There's so much posturing and pokerfacing involved in attaining the masculine ideal, and it's not fair. It simply is not fair that women are no longer expected to stay barefoot and pregnant, but men are still expected to never let anyone see 'em sweat, to have prowess over women and dominance over other men.

Women no longer have to prove our femininity in order to succeed; in fact, it often works against us to continue to fulfill that outdated feminine ideal, because no one respects that kind of woman anymore. But there's an abundance of respect for the man who never stoops to gal-palling, who puts brotherhood and self before all else, who sinks the playmaker and always hooks up with his pong partner, no matter how drunk they both are.

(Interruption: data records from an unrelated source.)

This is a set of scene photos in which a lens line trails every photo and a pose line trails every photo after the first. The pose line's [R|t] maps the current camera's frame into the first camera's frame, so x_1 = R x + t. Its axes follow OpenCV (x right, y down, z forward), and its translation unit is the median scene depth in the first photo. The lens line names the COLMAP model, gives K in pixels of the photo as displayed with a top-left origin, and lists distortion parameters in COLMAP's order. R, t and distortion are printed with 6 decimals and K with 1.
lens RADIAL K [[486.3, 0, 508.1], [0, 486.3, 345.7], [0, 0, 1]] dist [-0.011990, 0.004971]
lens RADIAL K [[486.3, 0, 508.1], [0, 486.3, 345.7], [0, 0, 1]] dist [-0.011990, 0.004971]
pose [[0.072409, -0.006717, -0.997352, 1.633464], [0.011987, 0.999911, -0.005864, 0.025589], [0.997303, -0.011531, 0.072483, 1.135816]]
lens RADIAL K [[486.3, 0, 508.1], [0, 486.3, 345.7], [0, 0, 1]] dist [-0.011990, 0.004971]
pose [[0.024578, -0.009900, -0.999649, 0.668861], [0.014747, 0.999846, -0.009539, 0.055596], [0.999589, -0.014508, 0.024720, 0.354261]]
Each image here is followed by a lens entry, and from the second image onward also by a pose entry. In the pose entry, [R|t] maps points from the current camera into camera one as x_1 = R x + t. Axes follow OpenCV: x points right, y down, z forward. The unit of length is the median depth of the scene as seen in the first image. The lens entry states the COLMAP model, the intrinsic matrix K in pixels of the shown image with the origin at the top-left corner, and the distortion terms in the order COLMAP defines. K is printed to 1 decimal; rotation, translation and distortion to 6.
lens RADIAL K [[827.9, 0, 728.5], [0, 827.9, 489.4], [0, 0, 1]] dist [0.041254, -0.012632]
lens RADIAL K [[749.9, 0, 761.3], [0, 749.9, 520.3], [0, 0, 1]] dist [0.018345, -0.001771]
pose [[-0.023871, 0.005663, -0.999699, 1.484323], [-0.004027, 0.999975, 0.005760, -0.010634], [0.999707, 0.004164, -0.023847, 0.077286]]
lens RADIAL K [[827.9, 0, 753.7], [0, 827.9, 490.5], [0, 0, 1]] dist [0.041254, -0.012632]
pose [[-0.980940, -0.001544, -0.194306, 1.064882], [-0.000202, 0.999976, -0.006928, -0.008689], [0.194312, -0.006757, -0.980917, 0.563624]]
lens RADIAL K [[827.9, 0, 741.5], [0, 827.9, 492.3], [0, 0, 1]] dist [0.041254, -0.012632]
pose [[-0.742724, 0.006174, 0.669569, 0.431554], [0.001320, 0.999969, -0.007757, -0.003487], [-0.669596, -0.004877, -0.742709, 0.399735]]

That man isn't a person at all; he is at best a constructed imitation of a person. It's a part of human nature to imitate. Toddlers learn at an early age to mime their parents as they figure out social behavioral expectations. But don't socialize yourself out of yourself.

I'm a feminist because I believe that everyone not only deserves the liberty that Lucy Burns starved herself for, but that we should all fight tooth-and-nail to be able to define for ourselves what our identities can encompass. Since when are we not on the same side? Since when is the broadening of the definition of womanhood a threat to men instead of an inspiration?

My father identified with Lucy Burns because as a young boy growing up in the 1950s, he knew the emotional isolation he underwent in attaining the masculine ideal, which is essentially no different than the "hard guy" ideal we are all familiar with at Dartmouth. But just as my father became a man and taught his sons that hugging didn't make them weak, and taught his daughters how to give a firm handshake, the hardest guy here will eventually have to take down the "No Girls Allowed" sign from his treehouse before he permanently stunts his emotional maturity.

We can all identify with the desire for real autonomy. These categories of man and woman are not opposites, but complements. Men, when I say I'm a feminist, I'm not saying I hate you. I'm saying that I believe womanhood should be no more free yet no more restrained than manhood by the false limitations we dress up in words like tradition. I am asking all decent human beings to believe the same.